--- TEXT EXCERPT ---

Re: [PATCH v3] Drivers: hv: vmbus: Improve the logic of reserving fb_mmio on Gen2 VMs
From: Wei Liu
Date: Wed May 27 2026 - 18:29:11 EST
On Thu, May 07, 2026 at 02:28:38PM -0700, Dexuan Cui wrote:
> If vmbus_reserve_fb() in the kdump/kexec kernel fails to properly reserve
> the framebuffer MMIO range (which is below 4GB) due to a Gen2 VM's
> screen.lfb_base being zero [1], there is an MMIO conflict between the
> drivers hyperv-drm and pci-hyperv: when the driver pci-hyperv's
> hv_allocate_config_window() calls vmbus_allocate_mmio() to get an
> MMIO range, typically it gets a 32-bit MMIO range that overlaps with the
> framebuffer MMIO range, and later hv_pci_enter_d0() fails with an
> error message "PCI Pass-through VSP failed D0 Entry with status" since
> the host thinks that PCI devices must not use MMIO space that the
> host has assigned to the framebuffer.
>
> This is especially an issue if pci-hyperv is built-in and hyperv-drm is
> built as a module. Consequently, the kdump/kexec kernel fails to detect
> PCI devices via pci-hyperv, and may fail to mount the root file system,
> which may reside in a NVMe disk. The issue described here has existed
> for SR-IOV VF NICs since day one of the pci-hyperv driver, and has been
> worked around on x64 when possible. With the recent introduction of
> ARM64 VMs that boot from NVMe, there is no workaround, so we need a
> formal fix.

---

> THE PROBLEM: Pick up the mailing list reply above about reserving framebuffer MMIO on Gen2 VMs, and continue it after its final sentence. The data below comes from a separate source.

--- SOURCE DATA ---

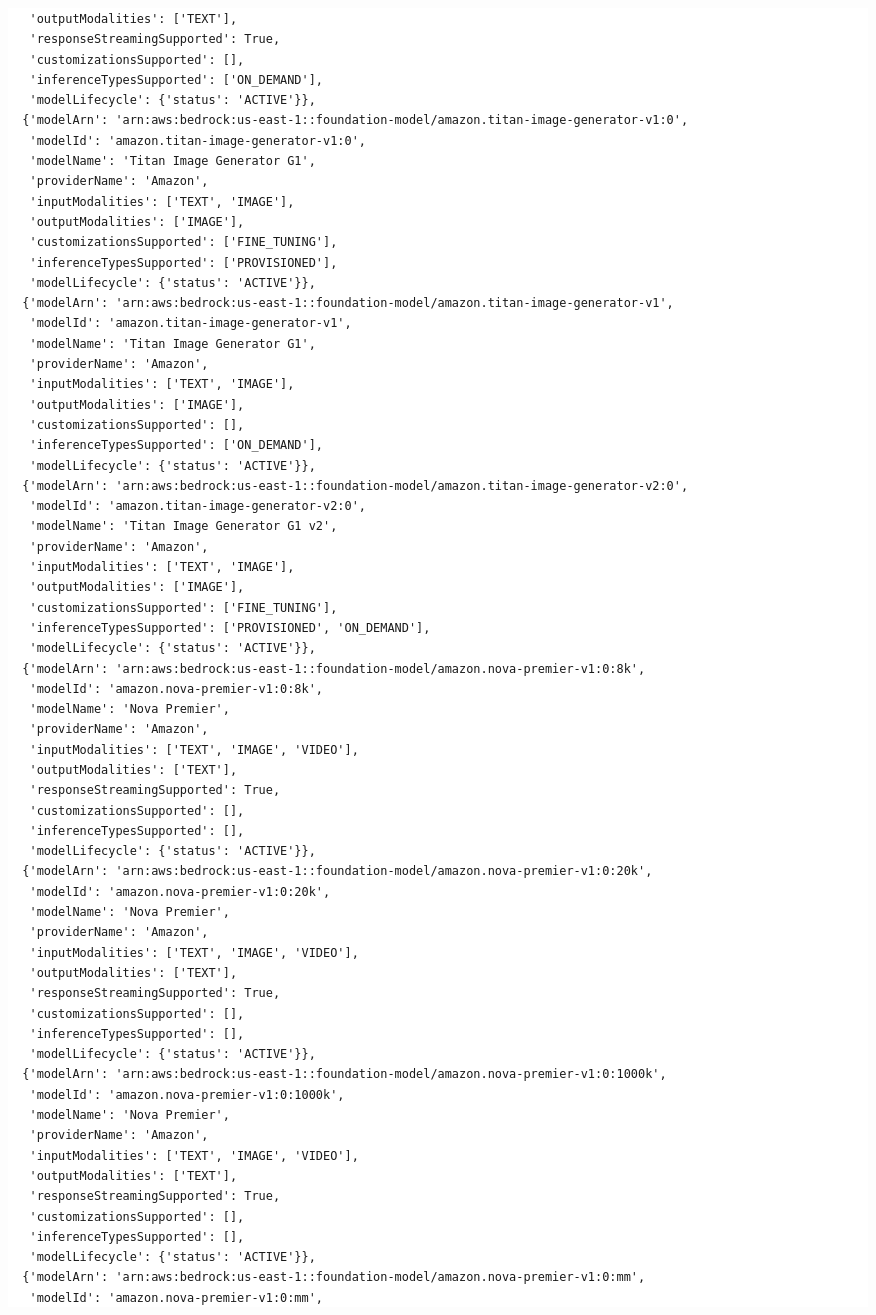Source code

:        'outputModalities': ['TEXT'],
       'responseStreamingSupported': True,
       'customizationsSupported': [],
       'inferenceTypesSupported': ['ON_DEMAND'],
       'modelLifecycle': {'status': 'ACTIVE'}},
      {'modelArn': 'arn:aws:bedrock:us-east-1::foundation-model/amazon.titan-image-generator-v1:0',
       'modelId': 'amazon.titan-image-generator-v1:0',
       'modelName': 'Titan Image Generator G1',
       'providerName': 'Amazon',
       'inputModalities': ['TEXT', 'IMAGE'],
       'outputModalities': ['IMAGE'],
       'customizationsSupported': ['FINE_TUNING'],
       'inferenceTypesSupported': ['PROVISIONED'],
       'modelLifecycle': {'status': 'ACTIVE'}},
      {'modelArn': 'arn:aws:bedrock:us-east-1::foundation-model/amazon.titan-image-generator-v1',
       'modelId': 'amazon.titan-image-generator-v1',
       'modelName': 'Titan Image Generator G1',
       'providerName': 'Amazon',
       'inputModalities': ['TEXT', 'IMAGE'],
       'outputModalities': ['IMAGE'],
       'customizationsSupported': [],
       'inferenceTypesSupported': ['ON_DEMAND'],
       'modelLifecycle': {'status': 'ACTIVE'}},
      {'modelArn': 'arn:aws:bedrock:us-east-1::foundation-model/amazon.titan-image-generator-v2:0',
       'modelId': 'amazon.titan-image-generator-v2:0',
       'modelName': 'Titan Image Generator G1 v2',
       'providerName': 'Amazon',
       'inputModalities': ['TEXT', 'IMAGE'],
       'outputModalities': ['IMAGE'],
       'customizationsSupported': ['FINE_TUNING'],
       'inferenceTypesSupported': ['PROVISIONED', 'ON_DEMAND'],
       'modelLifecycle': {'status': 'ACTIVE'}},
      {'modelArn': 'arn:aws:bedrock:us-east-1::foundation-model/amazon.nova-premier-v1:0:8k',
       'modelId': 'amazon.nova-premier-v1:0:8k',
       'modelName': 'Nova Premier',
       'providerName': 'Amazon',
       'inputModalities': ['TEXT', 'IMAGE', 'VIDEO'],
       'outputModalities': ['TEXT'],
       'responseStreamingSupported': True,
       'customizationsSupported': [],
       'inferenceTypesSupported': [],
       'modelLifecycle': {'status': 'ACTIVE'}},
      {'modelArn': 'arn:aws:bedrock:us-east-1::foundation-model/amazon.nova-premier-v1:0:20k',
       'modelId': 'amazon.nova-premier-v1:0:20k',
       'modelName': 'Nova Premier',
       'providerName': 'Amazon',
       'inputModalities': ['TEXT', 'IMAGE', 'VIDEO'],
       'outputModalities': ['TEXT'],
       'responseStreamingSupported': True,
       'customizationsSupported': [],
       'inferenceTypesSupported': [],
       'modelLifecycle': {'status': 'ACTIVE'}},
      {'modelArn': 'arn:aws:bedrock:us-east-1::foundation-model/amazon.nova-premier-v1:0:1000k',
       'modelId': 'amazon.nova-premier-v1:0:1000k',
       'modelName': 'Nova Premier',
       'providerName': 'Amazon',
       'inputModalities': ['TEXT', 'IMAGE', 'VIDEO'],
       'outputModalities': ['TEXT'],
       'responseStreamingSupported': True,
       'customizationsSupported': [],
       'inferenceTypesSupported': [],
       'modelLifecycle': {'status': 'ACTIVE'}},
      {'modelArn': 'arn:aws:bedrock:us-east-1::foundation-model/amazon.nova-premier-v1:0:mm',
       'modelId': 'amazon.nova-premier-v1:0:mm',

---

> TASK OUTPUT:
>
> On Gen2 VMs, if the screen.lfb_base is 0 in the kdump/kexec kernel [1],
> fall back to the low MMIO base, which should be equal to the framebuffer
> MMIO base [2] (the statement is true according to my testing on x64
> Windows Server 2016, and on x64 and ARM64 Windows Server 2025 and on
> Azure. I checked with the Hyper-V team and they said the statement should
> continue to be true for Gen2 VMs). In the first kernel, screen.lfb_base
> is not 0; if the user specifies a very high resolution, it's not enough
> to only reserve 8MB: let's always reserve half of the space below 4GB,
> but cap the reservation to 128MB, which is the required framebuffer size
> of the highest resolution 7680*4320 supported by Hyper-V.
>
> While at it, fix the comparison "end > VTPM_BASE_ADDRESS" by changing
> the > to >=. Here the 'end' is an inclusive end (typically, it's
> 0xFFFF_FFFF for the low MMIO range).
>
> Note: vmbus_reserve_fb() now also reserves an MMIO range at the beginning
> of the low MMIO range on CVMs, which have no framebuffers (the
> 'screen.lfb_base' in vmbus_reserve_fb() is 0 for CVMs), just in case the
> host might treat the beginning of the low MMIO range specially [3]. BTW,
> the OpenHCL kernel is not affected by the change, because that kernel
> boots with DeviceTree rather than ACPI (so vmbus_reserve_fb() won't run
> there), and there is no framebuffer device for that kernel.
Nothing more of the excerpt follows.